Pada umumnya kita selalu berbicara dengan cara yang berbeda dengan orang yang berbeda pula. Kita juga tahu bahwa orang yang berbeda akan memiliki rentang penerimaan suara yang berbeda pula dalam situasi yang berbeda. Jadi setiap relasi dan koneksi antarmanusia juga memiliki kadar toleransi yang berbeda dalam menerima dan mengungkap ekspresi emosinya, termasuk dalam mengungkap ketidakwajaran, keputusan, kekaguman atau kemarahan. Kiranya perlu kita pahami bahwa kita semua memiliki kebutuhan koneksi atau relasi dengan orang-orang yang membuat kita bicara lebih keras dibandingkan dengan saat berbicara dengan orang lain.

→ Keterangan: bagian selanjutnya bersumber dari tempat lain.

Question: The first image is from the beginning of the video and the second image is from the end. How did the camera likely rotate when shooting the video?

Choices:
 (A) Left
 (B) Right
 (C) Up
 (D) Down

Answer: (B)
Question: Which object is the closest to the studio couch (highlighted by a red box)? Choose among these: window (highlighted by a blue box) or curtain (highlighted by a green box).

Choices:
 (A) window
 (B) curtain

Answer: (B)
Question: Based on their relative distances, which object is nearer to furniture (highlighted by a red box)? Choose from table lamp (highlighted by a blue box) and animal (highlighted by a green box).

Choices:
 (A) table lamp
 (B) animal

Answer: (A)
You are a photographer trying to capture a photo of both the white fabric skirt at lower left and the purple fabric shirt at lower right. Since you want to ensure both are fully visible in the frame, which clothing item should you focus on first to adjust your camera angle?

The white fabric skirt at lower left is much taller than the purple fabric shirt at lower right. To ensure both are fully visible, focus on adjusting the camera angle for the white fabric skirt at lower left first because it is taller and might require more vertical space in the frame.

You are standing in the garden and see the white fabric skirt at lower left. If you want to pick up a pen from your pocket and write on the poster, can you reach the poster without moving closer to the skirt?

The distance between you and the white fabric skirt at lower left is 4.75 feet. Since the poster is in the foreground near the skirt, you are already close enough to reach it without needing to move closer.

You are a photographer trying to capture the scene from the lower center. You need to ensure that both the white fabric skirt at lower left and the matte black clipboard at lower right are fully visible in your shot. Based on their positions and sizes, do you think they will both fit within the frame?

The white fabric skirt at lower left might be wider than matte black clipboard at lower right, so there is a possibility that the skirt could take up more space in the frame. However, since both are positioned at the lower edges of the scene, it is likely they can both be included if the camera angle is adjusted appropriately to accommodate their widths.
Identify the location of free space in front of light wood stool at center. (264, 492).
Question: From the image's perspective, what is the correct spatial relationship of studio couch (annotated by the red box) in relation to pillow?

Hubungan kekeluargaan, seperti halnya hubungan antarsuami dan istri, atau antarkakak dan adik, misalnya, sering memiliki peluang untuk berbagai cara ekspresi emosi. Bisa saja relasi yang terjalin akan lebih ”calm”, bila terdapat jarak emosi tertentu di antara anggota keluarga yang sedang berelasi. Tampaknya semakin intens hubungan yang terjalin, maka semakin produktiflah peluang untuk menurunkan kadar suara, baik dalam bertanya, kemudian mendengar dahulu serta selanjutnya dengan tenang mengutarakan perbedaan yang ada di antara anggota keluarga yang berinteraksi. Dengan cara tersebut, maka kita sebenarnya mengundang orang lain untuk merasa lebih dihargai daripada membuat mereka bersikap defensif.

Dalam situasi tertentu sebenarnya kemauan kita untuk memperlihatkan ungkapan emosional dan kepekaan kita ternyata juga bisa menjadi pesan yang lebih mengandung unsur cinta kasih kita kepada anggota keluarga tertentu. Dengan demikian dapat dipahami dan kemudian disimpulkan bahwa cara ”keras” inilah yang paling tepat dipilih oleh A (kasus tersebut di atas ) dalam mengutarakan ketidaksetujuannya pada perilaku adiknya yang kecanduan alkohol, karena terkadang memilih ”kursi panas” melalui ungkapan yang berisi peledakan emosi sesaat lebih efektif daripada bila kita mengungkapkan emosi dengan cara yang selalu lembut dan penuh kasih seperti apa yang selama ini A tunjukkan pada adiknya yang kecanduan alkohol.

Untuk itu, sadarilah seberapa luas rentang peluang yang kita miliki dalam mengekspresikan emosi, demi kemampuan kita untuk memilih ekspresi emosi yang tepat dan efektif sesuai dengan tujuan awal kita saat menjalin koneksi dan berelasi dengan anggota keluarga kita yang berbeda satu sama lain.